Bad Homburg Way can be seen at left, where it joins the old A38. Here, The Devon Motel – the first purpose-built hotel for motorists in the U.K. – was established in and around the Georgian Matford House. A red-jibbed crane is working at right where the scout met the thoughtful fellow working on the new road junction.
This was photographed on Exeter Road in Dawlish, where housing is being thrown up in the grounds of Langdon Hospital. However, there is such a frenzy of housebuilding going on around the country that the sign could be anywhere, inscribed with any of the big names.
Will “more” ever be enough?

Two weeks later, the scout returned for a closer look at the other new junction with the old bypass. On this occasion, the watchful eye belonged to a roughneck who was not concerned about the scout’s safety. He had dared to step beyond the tape onto a closed-off lane of the busy road where nothing was going on and this earned him a polite rebuke: “You shouldn’t be here. This is a construction site.”

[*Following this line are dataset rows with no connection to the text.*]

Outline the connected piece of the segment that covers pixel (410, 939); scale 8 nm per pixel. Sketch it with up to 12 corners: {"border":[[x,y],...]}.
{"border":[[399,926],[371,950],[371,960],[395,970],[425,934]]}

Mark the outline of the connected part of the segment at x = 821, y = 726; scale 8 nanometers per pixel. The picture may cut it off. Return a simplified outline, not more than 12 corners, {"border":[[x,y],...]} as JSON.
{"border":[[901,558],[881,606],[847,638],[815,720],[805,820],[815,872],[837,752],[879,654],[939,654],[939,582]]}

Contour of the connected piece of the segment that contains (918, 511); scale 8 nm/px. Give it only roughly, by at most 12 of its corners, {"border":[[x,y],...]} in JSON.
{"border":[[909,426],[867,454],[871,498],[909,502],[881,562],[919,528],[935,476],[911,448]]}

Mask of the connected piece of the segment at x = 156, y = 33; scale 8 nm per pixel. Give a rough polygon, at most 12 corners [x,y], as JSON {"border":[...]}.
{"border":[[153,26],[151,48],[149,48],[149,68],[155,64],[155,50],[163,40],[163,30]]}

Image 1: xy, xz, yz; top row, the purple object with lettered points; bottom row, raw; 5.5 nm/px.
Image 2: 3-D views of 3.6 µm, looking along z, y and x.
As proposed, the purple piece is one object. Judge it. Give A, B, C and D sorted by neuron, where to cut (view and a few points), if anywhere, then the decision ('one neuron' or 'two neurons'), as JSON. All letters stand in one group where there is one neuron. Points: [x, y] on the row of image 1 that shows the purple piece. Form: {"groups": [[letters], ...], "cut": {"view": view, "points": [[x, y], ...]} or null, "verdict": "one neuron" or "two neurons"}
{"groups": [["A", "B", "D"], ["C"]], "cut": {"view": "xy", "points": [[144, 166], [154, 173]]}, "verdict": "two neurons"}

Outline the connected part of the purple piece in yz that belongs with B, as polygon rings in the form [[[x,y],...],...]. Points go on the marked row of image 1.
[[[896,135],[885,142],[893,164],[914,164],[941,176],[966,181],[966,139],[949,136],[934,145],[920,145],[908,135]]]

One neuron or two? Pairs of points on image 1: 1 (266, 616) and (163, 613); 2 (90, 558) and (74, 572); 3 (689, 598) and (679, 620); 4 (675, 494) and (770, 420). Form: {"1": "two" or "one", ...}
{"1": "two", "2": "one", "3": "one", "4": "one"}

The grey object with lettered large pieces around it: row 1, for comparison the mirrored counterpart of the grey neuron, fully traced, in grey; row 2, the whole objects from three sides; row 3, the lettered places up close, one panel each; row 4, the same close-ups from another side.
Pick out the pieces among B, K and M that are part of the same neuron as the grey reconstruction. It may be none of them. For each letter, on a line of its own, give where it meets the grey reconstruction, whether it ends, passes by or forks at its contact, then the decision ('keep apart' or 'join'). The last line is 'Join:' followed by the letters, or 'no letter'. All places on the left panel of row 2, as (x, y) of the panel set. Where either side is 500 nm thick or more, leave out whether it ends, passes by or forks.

The stage set at the entrance to Haldon Reach masks the truth of environmental despoliation. Poundbury this will not be, yet prospective homebuyers driving – not one will come other than in a car – along this approach could gather from the hoardings that they are entering an idyllic new haven.

A footpath which crossed this land has been diverted to follow the boundary of the A30 to Trood Lane.